— Start Source text —

Back in 2011 I bought a Go Pro, and I went snowboarding in Italy, and recorded myself. I looked at the footage, and thought “If we lower the camera down to the mouth, I think we can do some great POV stuff with it.” At that point I was always shooting music videos for my band. We were getting not too many hits — 50,000, which is not bad for an unknown Russian band, but not much. I thought I should try and shoot something. So I got $20 and paid for pizza, and my friends came over and they’d roll down the stairs onto safety padding and I’d give them a slice. The video was called ‘The Stampede’ and that ended up getting a couple of million views. I thought that was pretty good, it didn’t cost much and was a lot of fun to make with my friends doing dangerous things. So then I wrote ‘Bad Motherfucker’ and released it in March 2013. The next day I got a call from [cult film director] Timur Bekmambetov, who’s a national hero in Russia, and he says let’s do a feature length version of this.

— End Source text —
— Start Information supplied —

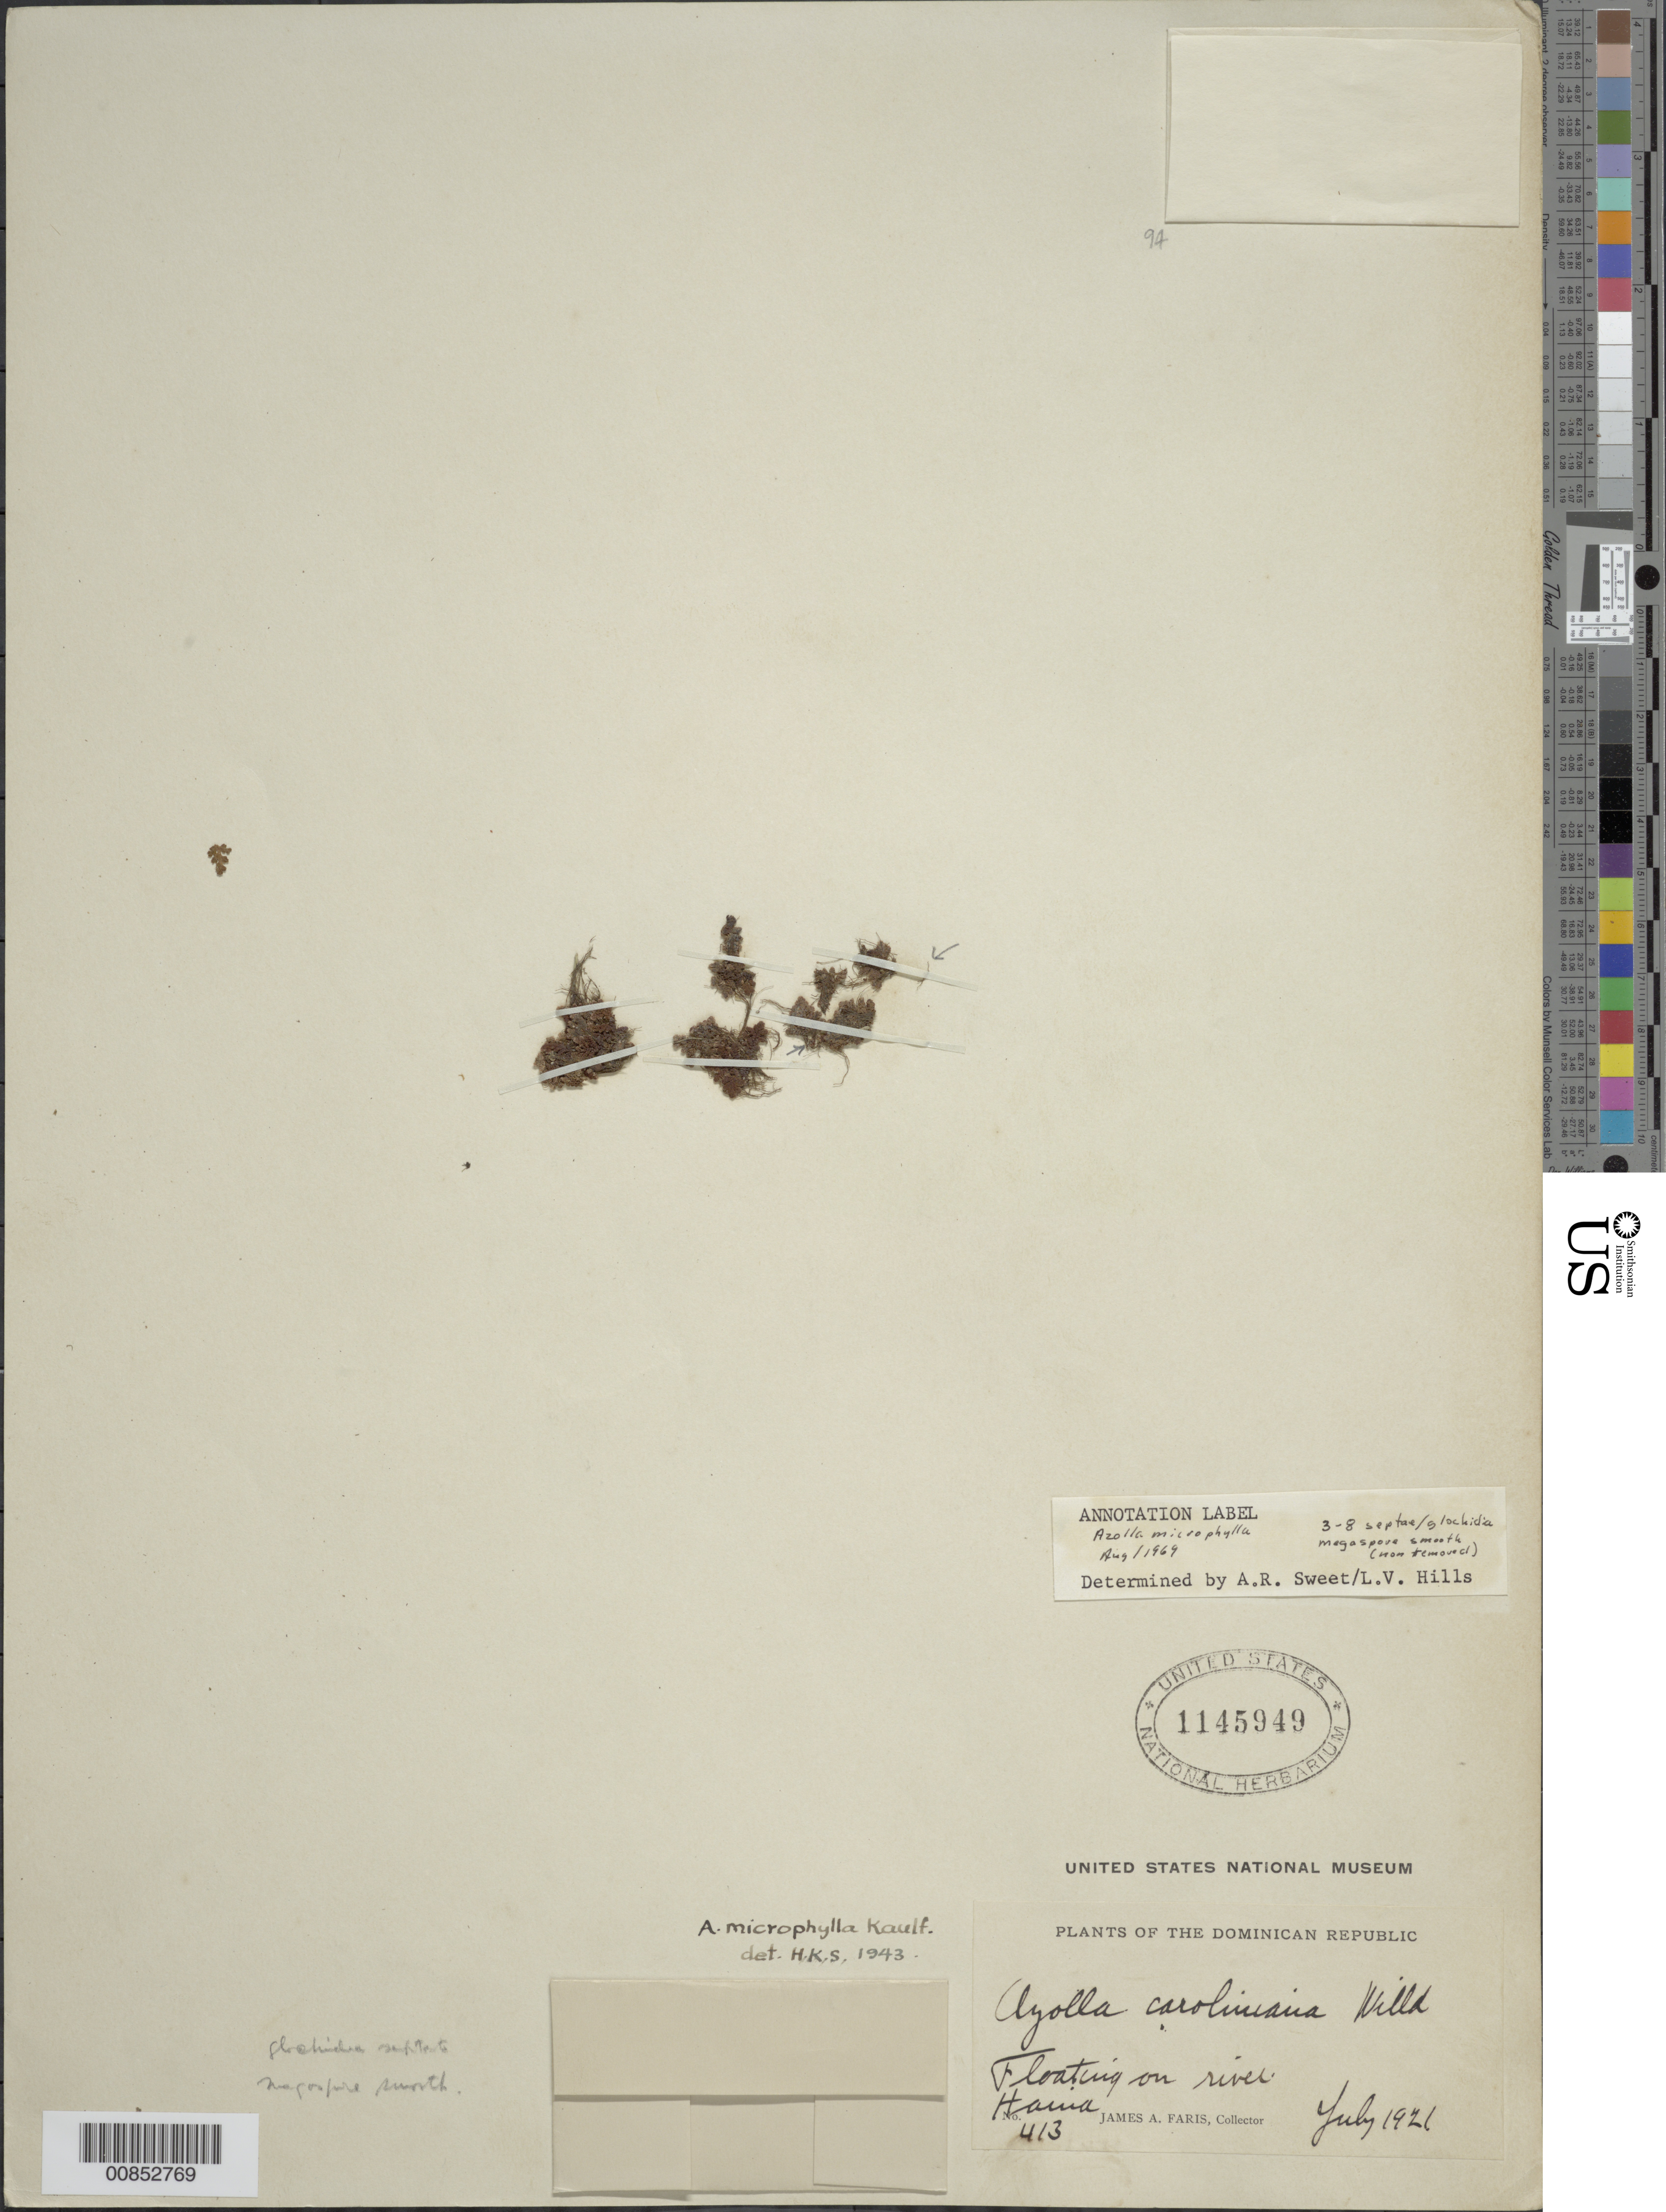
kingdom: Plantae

— End Information supplied —

**Job A:** In the account of filming with a GoPro, what was the title of the video that got a couple of million views?
**Job B:** Continue the account of filming with a GoPro, picking up right after its final sentence.

**Final result A:** 'The Stampede'

**Final result B:**
I thought it was a terrible idea, it’s a music video and no one wants to watch 90 minutes of this on the big screen. And at the same time I was prepping a Cold War spy thriller with Tim Roth. I wanted to make a serious, low key film. But Timur said “Don’t you want to see an amazing POV action movie in the theatre?”. I realised it was a once in a lifetime opportunity to do something that’s never been done before.